Put your big girl pants on and go on the date! Just see how it goes, he clearly would like to meet you otherwise he wouldn’t have suggested it. He has seen your pictures and has still asked you to go on a date. Don’t let your own insecurities ruin the chance of maybe finding something good. Take it bit by bit, it’s one date not a lifetime commitment at this point.

Mama1980 · 21/10/2025 18:56

You are prejudging him, and stereotyping him. Be yourself, dress in whatever makes you comfortable and go see if he’s nice. Is he kind, polite, interesting, caring? If so maybe there’ll be a second date. Maybe he’s unpleasant and mean - in which case get out of there. But you’ll never know unless you go.
he’s not better than anyone else just because he has money. Remember you deserve the best - a man who treats you well, respects you (as a bare minimum) and who you can perhaps build a future with.
good luck on the date!

HashtagSadTimes · 21/10/2025 18:56

What they all said. You deserve at least one fancy Michelin star dinner in your life.

Have a great time, and maybe this will be the start of a beautiful relationship.

AutumnCosy2025 · 21/10/2025 18:57

Let the poor bloke decide for himself what he's looking for, stop deciding he should want to be with 'love island Barbie dolls'. He WANTS to take YOU out for dinner. Thats all DINNER. Wear what you'd wear or a first dinner date with anyone, something that's YOU & you're comfortable in. Don't try to be 'love island barbie' if that's what he wanted, that's who he'd invite out.

youve been chatting, you clearly got on well... just go & see if you enjoy each others company in person. It's ONLY dinner!

dotdotdotdash · 21/10/2025 18:57

Yes go! Get your hair done if you need a confidence boost; always helps!

DiscoBob · 21/10/2025 18:57

I'd just go tbh. He's said he is willing to pay. But then again I'd rather someone listened to my preference. Rather than saying we're going anyway.

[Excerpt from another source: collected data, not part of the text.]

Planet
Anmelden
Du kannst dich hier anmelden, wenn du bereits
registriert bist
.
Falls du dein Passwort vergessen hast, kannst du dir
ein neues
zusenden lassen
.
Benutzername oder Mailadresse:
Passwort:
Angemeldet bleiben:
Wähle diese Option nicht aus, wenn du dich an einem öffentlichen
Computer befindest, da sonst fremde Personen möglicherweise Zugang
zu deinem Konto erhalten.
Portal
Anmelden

Can you just pick somewhere else and offer it as your venue of choice? If he still insists on the fancy place I'd say it's a red flag and he might be quite domineering.

CheeseSandwich1 · 21/10/2025 18:58

HashtagSadTimes · 21/10/2025 18:56

What they all said. You deserve at least one fancy Michelin star dinner in your life.

Have a great time, and maybe this will be the start of a beautiful relationship.

I’ve been to quite a few Michelin star places as food is my thing, hence him booking it! I just don’t feel comfortable with someone else paying for me but I also don’t want it to make it into a big thing!

I have no idea what to wear?! As I’m sure he’s used to tiny dresses and big heels - those girls look amazing but I’d look ridiculous!